> _Records supplied_:
○ ○ ○
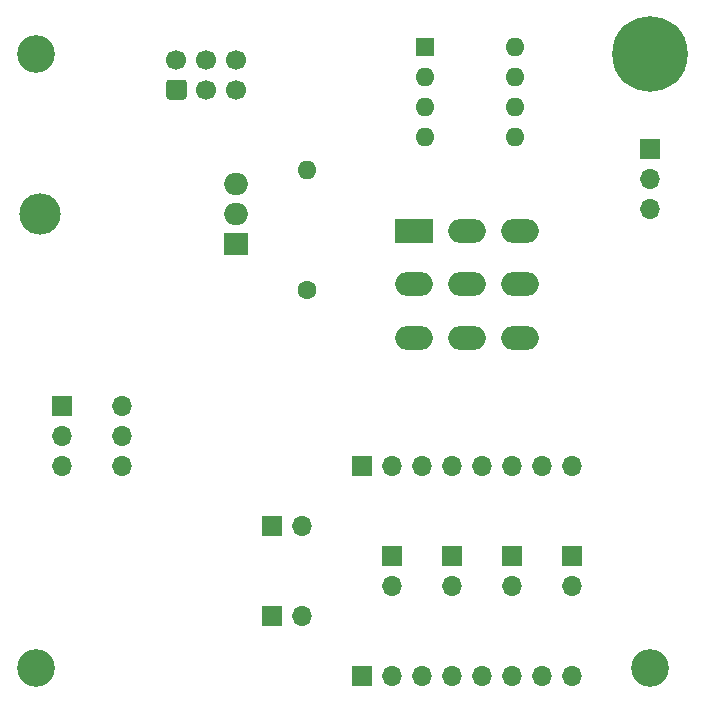
<source format=gbr>
%TF.GenerationSoftware,KiCad,Pcbnew,(5.1.8-0-10_14)*%
%TF.CreationDate,2020-12-10T20:15:51+01:00*%
%TF.ProjectId,tiny-12V-programmer,74696e79-2d31-4325-962d-70726f677261,rev?*%
%TF.SameCoordinates,Original*%
%TF.FileFunction,Soldermask,Bot*%
%TF.FilePolarity,Negative*%
%FSLAX46Y46*%
G04 Gerber Fmt 4.6, Leading zero omitted, Abs format (unit mm)*
G04 Created by KiCad (PCBNEW (5.1.8-0-10_14)) date 2020-12-10 20:15:51*
%MOMM*%
%LPD*%
G01*
G04 APERTURE LIST*
%ADD10O,1.700000X1.700000*%
%ADD11R,1.700000X1.700000*%
%ADD12C,3.200000*%
%ADD13C,6.400000*%
%ADD14O,1.600000X1.600000*%
%ADD15R,1.600000X1.600000*%
%ADD16O,3.200000X2.000000*%
%ADD17R,3.200000X2.000000*%
%ADD18C,1.600000*%
%ADD19O,2.000000X1.905000*%
%ADD20R,2.000000X1.905000*%
%ADD21O,3.500000X3.500000*%
%ADD22C,1.700000*%
G04 APERTURE END LIST*
D10*
%TO.C,J8*%
X126000000Y-67080000D03*
X126000000Y-64540000D03*
D11*
X126000000Y-62000000D03*
%TD*%
D12*
%TO.C,REF\u002A\u002A*%
X126000000Y-106000000D03*
%TD*%
%TO.C,REF\u002A\u002A*%
X74000000Y-106000000D03*
%TD*%
%TO.C,REF\u002A\u002A*%
X74000000Y-54000000D03*
%TD*%
D13*
%TO.C,H1*%
X126000000Y-54000000D03*
%TD*%
D10*
%TO.C,U2*%
X81280000Y-83820000D03*
X81280000Y-88900000D03*
X81280000Y-86360000D03*
X76200000Y-88900000D03*
D11*
X76200000Y-83820000D03*
D10*
X76200000Y-86360000D03*
%TD*%
D14*
%TO.C,U1*%
X114620000Y-53380000D03*
X107000000Y-61000000D03*
X114620000Y-55920000D03*
X107000000Y-58460000D03*
X114620000Y-58460000D03*
X107000000Y-55920000D03*
X114620000Y-61000000D03*
D15*
X107000000Y-53380000D03*
%TD*%
D16*
%TO.C,SW2*%
X110500000Y-69000000D03*
D17*
X106000000Y-69000000D03*
D16*
X115000000Y-69000000D03*
X106000000Y-73500000D03*
X110500000Y-73500000D03*
X115000000Y-73500000D03*
X106000000Y-78000000D03*
X115000000Y-78000000D03*
X110500000Y-78000000D03*
%TD*%
D14*
%TO.C,R3*%
X97000000Y-63840000D03*
D18*
X97000000Y-74000000D03*
%TD*%
D19*
%TO.C,Q1*%
X91000000Y-65000000D03*
X91000000Y-67540000D03*
D20*
X91000000Y-70080000D03*
D21*
X74340000Y-67540000D03*
%TD*%
D10*
%TO.C,J10*%
X119380000Y-106680000D03*
X116840000Y-106680000D03*
X114300000Y-106680000D03*
X111760000Y-106680000D03*
X109220000Y-106680000D03*
X106680000Y-106680000D03*
X104140000Y-106680000D03*
D11*
X101600000Y-106680000D03*
%TD*%
D10*
%TO.C,J9*%
X119380000Y-88900000D03*
X116840000Y-88900000D03*
X114300000Y-88900000D03*
X111760000Y-88900000D03*
X109220000Y-88900000D03*
X106680000Y-88900000D03*
X104140000Y-88900000D03*
D11*
X101600000Y-88900000D03*
%TD*%
D10*
%TO.C,J7*%
X119380000Y-99060000D03*
D11*
X119380000Y-96520000D03*
%TD*%
D10*
%TO.C,J6*%
X114300000Y-99060000D03*
D11*
X114300000Y-96520000D03*
%TD*%
D10*
%TO.C,J5*%
X109220000Y-99060000D03*
D11*
X109220000Y-96520000D03*
%TD*%
D22*
%TO.C,J4*%
X91000000Y-54460000D03*
X88460000Y-54460000D03*
X85920000Y-54460000D03*
X91000000Y-57000000D03*
X88460000Y-57000000D03*
G36*
G01*
X86520000Y-57850000D02*
X85320000Y-57850000D01*
G75*
G02*
X85070000Y-57600000I0J250000D01*
G01*
X85070000Y-56400000D01*
G75*
G02*
X85320000Y-56150000I250000J0D01*
G01*
X86520000Y-56150000D01*
G75*
G02*
X86770000Y-56400000I0J-250000D01*
G01*
X86770000Y-57600000D01*
G75*
G02*
X86520000Y-57850000I-250000J0D01*
G01*
G37*
%TD*%
D10*
%TO.C,J3*%
X104140000Y-99060000D03*
D11*
X104140000Y-96520000D03*
%TD*%
D10*
%TO.C,J2*%
X96520000Y-93980000D03*
D11*
X93980000Y-93980000D03*
%TD*%
D10*
%TO.C,J1*%
X96520000Y-101600000D03*
D11*
X93980000Y-101600000D03*
%TD*%
M02*

</source>
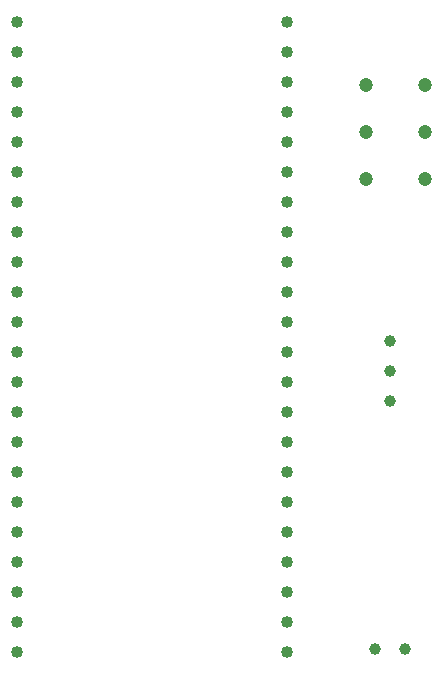
<source format=gbr>
%TF.GenerationSoftware,KiCad,Pcbnew,8.0.7*%
%TF.CreationDate,2025-02-28T11:10:47-08:00*%
%TF.ProjectId,Untitled,556e7469-746c-4656-942e-6b696361645f,rev?*%
%TF.SameCoordinates,Original*%
%TF.FileFunction,Plated,1,2,PTH,Drill*%
%TF.FilePolarity,Positive*%
%FSLAX46Y46*%
G04 Gerber Fmt 4.6, Leading zero omitted, Abs format (unit mm)*
G04 Created by KiCad (PCBNEW 8.0.7) date 2025-02-28 11:10:47*
%MOMM*%
%LPD*%
G01*
G04 APERTURE LIST*
%TA.AperFunction,ComponentDrill*%
%ADD10C,1.000000*%
%TD*%
%TA.AperFunction,ComponentDrill*%
%ADD11C,1.020000*%
%TD*%
%TA.AperFunction,ComponentDrill*%
%ADD12C,1.200000*%
%TD*%
G04 APERTURE END LIST*
D10*
%TO.C,BT1*%
X172750000Y-127282500D03*
%TO.C,SW1*%
X174000000Y-101170000D03*
X174000000Y-103710000D03*
X174000000Y-106250000D03*
%TO.C,BT1*%
X175250000Y-127282500D03*
D11*
%TO.C,U1*%
X142390000Y-74160000D03*
X142390000Y-76700000D03*
X142390000Y-79240000D03*
X142390000Y-81780000D03*
X142390000Y-84320000D03*
X142390000Y-86860000D03*
X142390000Y-89400000D03*
X142390000Y-91940000D03*
X142390000Y-94480000D03*
X142390000Y-97020000D03*
X142390000Y-99560000D03*
X142390000Y-102100000D03*
X142390000Y-104640000D03*
X142390000Y-107180000D03*
X142390000Y-109720000D03*
X142390000Y-112260000D03*
X142390000Y-114800000D03*
X142390000Y-117340000D03*
X142390000Y-119880000D03*
X142390000Y-122420000D03*
X142390000Y-124960000D03*
X142390000Y-127500000D03*
X165250000Y-74160000D03*
X165250000Y-76700000D03*
X165250000Y-79240000D03*
X165250000Y-81780000D03*
X165250000Y-84320000D03*
X165250000Y-86860000D03*
X165250000Y-89400000D03*
X165250000Y-91940000D03*
X165250000Y-94480000D03*
X165250000Y-97020000D03*
X165250000Y-99560000D03*
X165250000Y-102100000D03*
X165250000Y-104640000D03*
X165250000Y-107180000D03*
X165250000Y-109720000D03*
X165250000Y-112260000D03*
X165250000Y-114800000D03*
X165250000Y-117340000D03*
X165250000Y-119880000D03*
X165250000Y-122420000D03*
X165250000Y-124960000D03*
X165250000Y-127500000D03*
D12*
%TO.C,J1*%
X172000000Y-79500000D03*
X172000000Y-83500000D03*
X172000000Y-87500000D03*
X177000000Y-79500000D03*
X177000000Y-83500000D03*
X177000000Y-87500000D03*
M02*

</source>
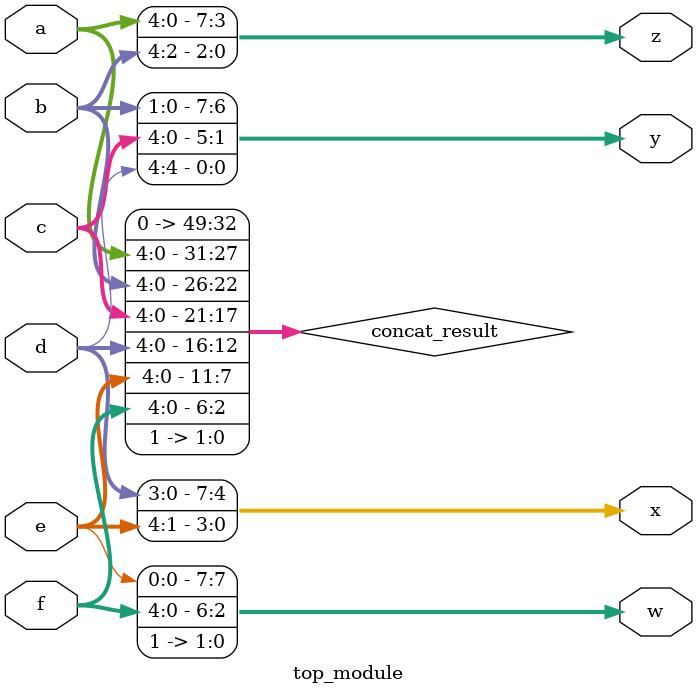
<source format=sv>
module top_module (
    input [4:0] a,
    input [4:0] b,
    input [4:0] c,
    input [4:0] d,
    input [4:0] e,
    input [4:0] f,
    output [7:0] w,
    output [7:0] x,
    output [7:0] y,
    output [7:0] z
);
    wire [49:0] concat_result;

    assign concat_result = {a, b, c, d, e, f, 2'b11};

    assign w = concat_result[7:0];
    assign x = concat_result[15:8];
    assign y = concat_result[23:16];
    assign z = concat_result[31:24];

endmodule

</source>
○ ○ ○
> _The task_: Print again the lines of the entries above that fall between the line holding "X174000000Y-103710000D03*" and the line holding "X165250000Y-114800000D03*", inclusive, exactly as they stand.

> _Your solution_:
X174000000Y-103710000D03*
X174000000Y-106250000D03*
%TO.C,BT1*%
X175250000Y-127282500D03*
D11*
%TO.C,U1*%
X142390000Y-74160000D03*
X142390000Y-76700000D03*
X142390000Y-79240000D03*
X142390000Y-81780000D03*
X142390000Y-84320000D03*
X142390000Y-86860000D03*
X142390000Y-89400000D03*
X142390000Y-91940000D03*
X142390000Y-94480000D03*
X142390000Y-97020000D03*
X142390000Y-99560000D03*
X142390000Y-102100000D03*
X142390000Y-104640000D03*
X142390000Y-107180000D03*
X142390000Y-109720000D03*
X142390000Y-112260000D03*
X142390000Y-114800000D03*
X142390000Y-117340000D03*
X142390000Y-119880000D03*
X142390000Y-122420000D03*
X142390000Y-124960000D03*
X142390000Y-127500000D03*
X165250000Y-74160000D03*
X165250000Y-76700000D03*
X165250000Y-79240000D03*
X165250000Y-81780000D03*
X165250000Y-84320000D03*
X165250000Y-86860000D03*
X165250000Y-89400000D03*
X165250000Y-91940000D03*
X165250000Y-94480000D03*
X165250000Y-97020000D03*
X165250000Y-99560000D03*
X165250000Y-102100000D03*
X165250000Y-104640000D03*
X165250000Y-107180000D03*
X165250000Y-109720000D03*
X165250000Y-112260000D03*
X165250000Y-114800000D03*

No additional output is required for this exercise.